The occasion is the premiere of a new prime-time series on ABC titled “The Great American Tag Sale With Martha Stewart” in which she throws open the gates of her grounds for a tag sale of thousands of her own belongings.

And what belongings! This is not your neighbor’s yard sale. Instead, it is a sale of the best of everything -- antique furniture, hundreds of cooking items (all used by Martha at some time or another), sets of dining room chairs, all manner of decorative items, outdoor patio sets, paintings, untold numbers of dish sets, and the list goes on and on.

The first episode, premiering Wednesday night, sets the stage. The sale was held in March over at least two days.

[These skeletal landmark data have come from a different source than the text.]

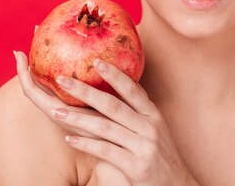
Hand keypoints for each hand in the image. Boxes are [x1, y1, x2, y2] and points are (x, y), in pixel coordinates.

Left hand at [14, 51, 198, 185]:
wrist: (177, 185)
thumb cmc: (159, 156)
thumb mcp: (155, 130)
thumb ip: (138, 112)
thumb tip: (120, 87)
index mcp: (153, 115)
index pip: (132, 89)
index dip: (115, 75)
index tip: (95, 61)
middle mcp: (149, 127)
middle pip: (113, 105)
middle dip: (85, 91)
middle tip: (62, 80)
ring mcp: (144, 146)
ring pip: (105, 127)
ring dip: (78, 118)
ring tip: (57, 111)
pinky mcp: (136, 166)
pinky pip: (106, 151)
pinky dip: (86, 144)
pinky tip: (70, 140)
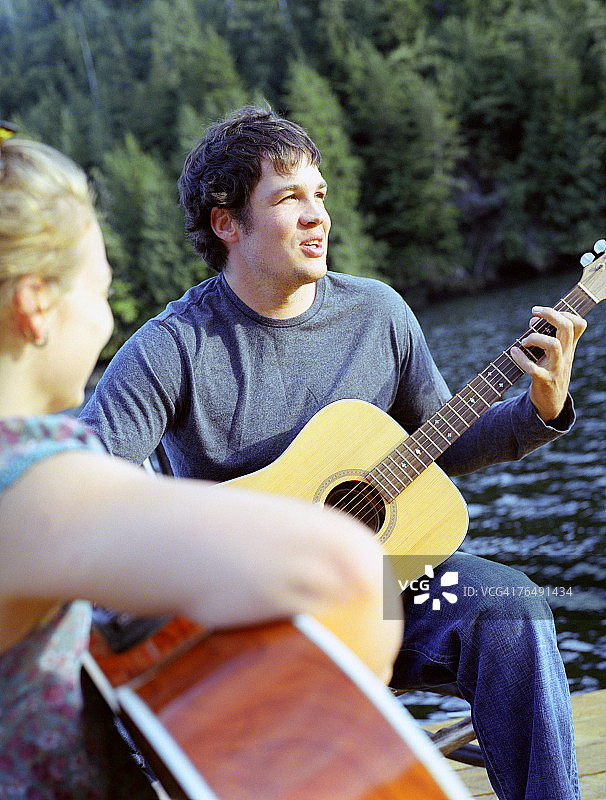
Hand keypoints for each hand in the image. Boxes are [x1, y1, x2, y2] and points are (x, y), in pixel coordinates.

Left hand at [510, 306, 585, 421]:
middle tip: (534, 312)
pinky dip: (521, 358)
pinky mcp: (543, 381)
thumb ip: (548, 336)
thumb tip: (534, 320)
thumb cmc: (549, 372)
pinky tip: (513, 352)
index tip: (544, 313)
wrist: (551, 402)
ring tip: (525, 341)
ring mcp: (555, 368)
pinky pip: (533, 368)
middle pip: (566, 327)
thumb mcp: (555, 354)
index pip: (579, 324)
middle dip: (550, 314)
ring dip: (536, 337)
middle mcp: (565, 356)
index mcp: (569, 348)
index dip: (565, 313)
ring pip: (554, 345)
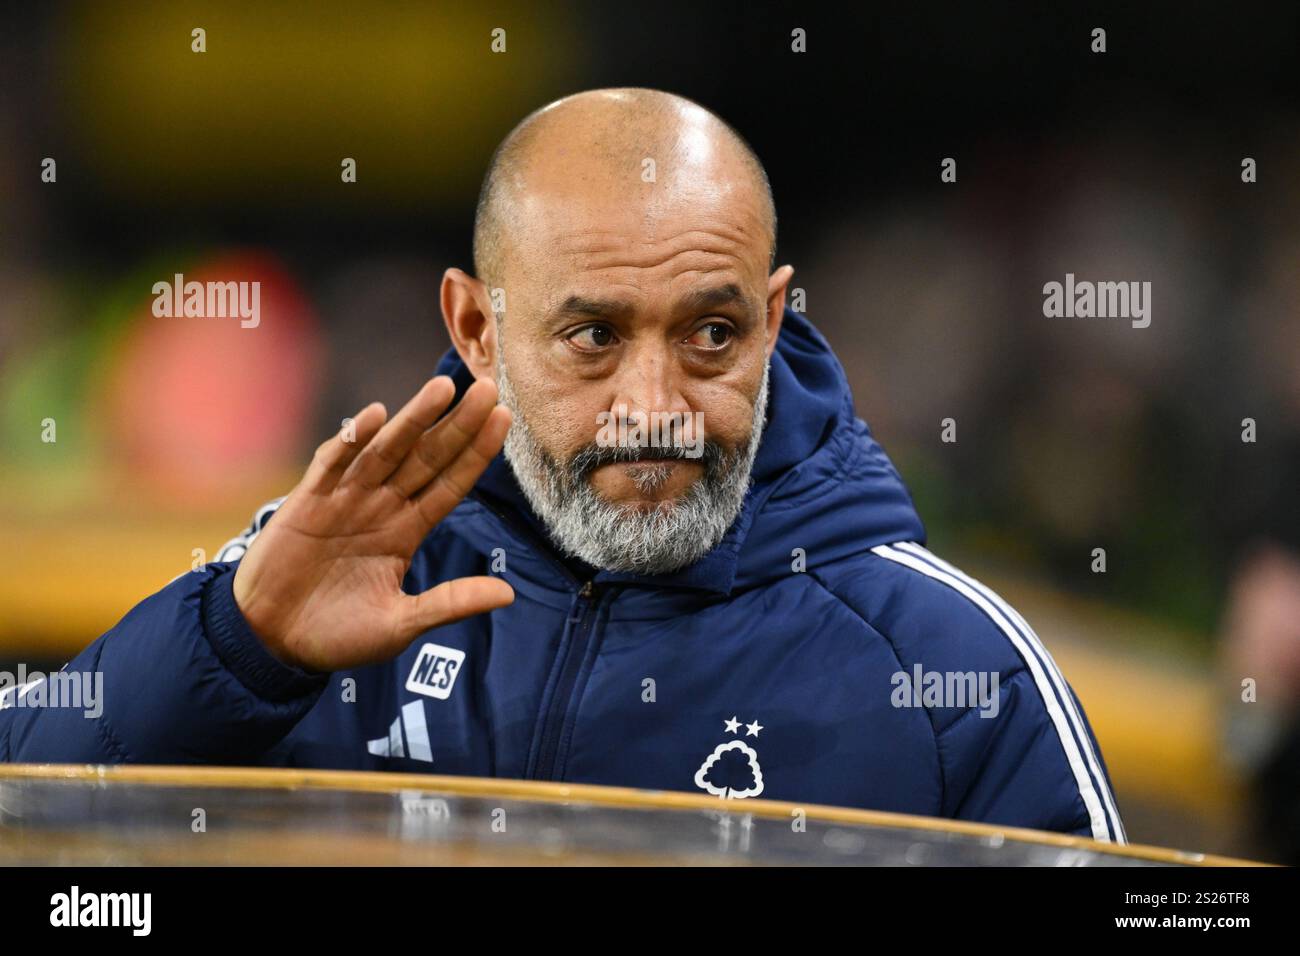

Curious shoppers had to buy tickets in advance for timed, one-hour visits.

In the introductory portion of Episode One, we quickly learn that this is no garden-variety flea market. Many of the items are price-tagged in the hundreds or even thousands of dollars.

Not that Martha Stewart is seeking to make a profit on her antiques and collectibles. Instead, all proceeds go to the Martha Stewart Center for Living at Mount Sinai Hospital in New York -- a facility that offers “high-quality primary care” to older adults (65+). 

To prepare for the sale, Martha assembled a team of antique and auction experts who she has known for many years and an event planner and organizer with whom she is also acquainted.

As you can imagine, a Martha Stewart tag sale is a meticulously organized affair. And speaking of organized, her thousands of belongings are meticulously organized as well inside multiple barn-like structures scattered around her Bedford acreage.

The problem is, there is simply too much of it. In the show, Martha explains that her belongings have piled up on the Bedford estate because she recently sold another one of her mansions -- a home in East Hampton, New York -- and a good deal of the items stored in Bedford came from there. 

She also says she recently moved out of a huge office in Manhattan that must have been oversized indeed, because items moved from there have also piled up in her storage barns. Basically, the problem now is that she has no more storage space.

If long-time viewers of TV’s hoarder shows are speculating that Martha Stewart has a similar problem, then they might be correct. She does appear to be a hoarder, but one with money -- like a cross between an ordinary hoarder and Charles Foster Kane.

First, there is one big difference between TV’s hopeless hoarders on the long-time shows seen on TLC and A&E and Martha Stewart. Her home has no clutter at all, and her storage facilities, while full, are wholly navigable, unlike the homes of TV’s hoarders. 

In “The Great American Tag Sale,” we get a glimpse inside these storage buildings, where thousands of items are organized in plastic containers arranged carefully on shelves, while a canoe and a rowboat can be seen high above stored neatly on brackets hanging from the ceiling.

But Martha sometimes exhibits a trait common to the hoarders on the other shows -- she comes across items for sale and feels unable to part with them, even though she has a hundred other ones just like them.

This show is a “Lifestyles of the Rich and Famous” like none I can remember. While watching it, you wonder how much these thousands of items found in hundreds of antique shops and specialty stores around the world must have cost? And secondly, how do these rich people find the time to do all this shopping?

“The Great American Tag Sale With Martha Stewart” premieres on Wednesday (May 25) at 8 p.m. Eastern on ABC.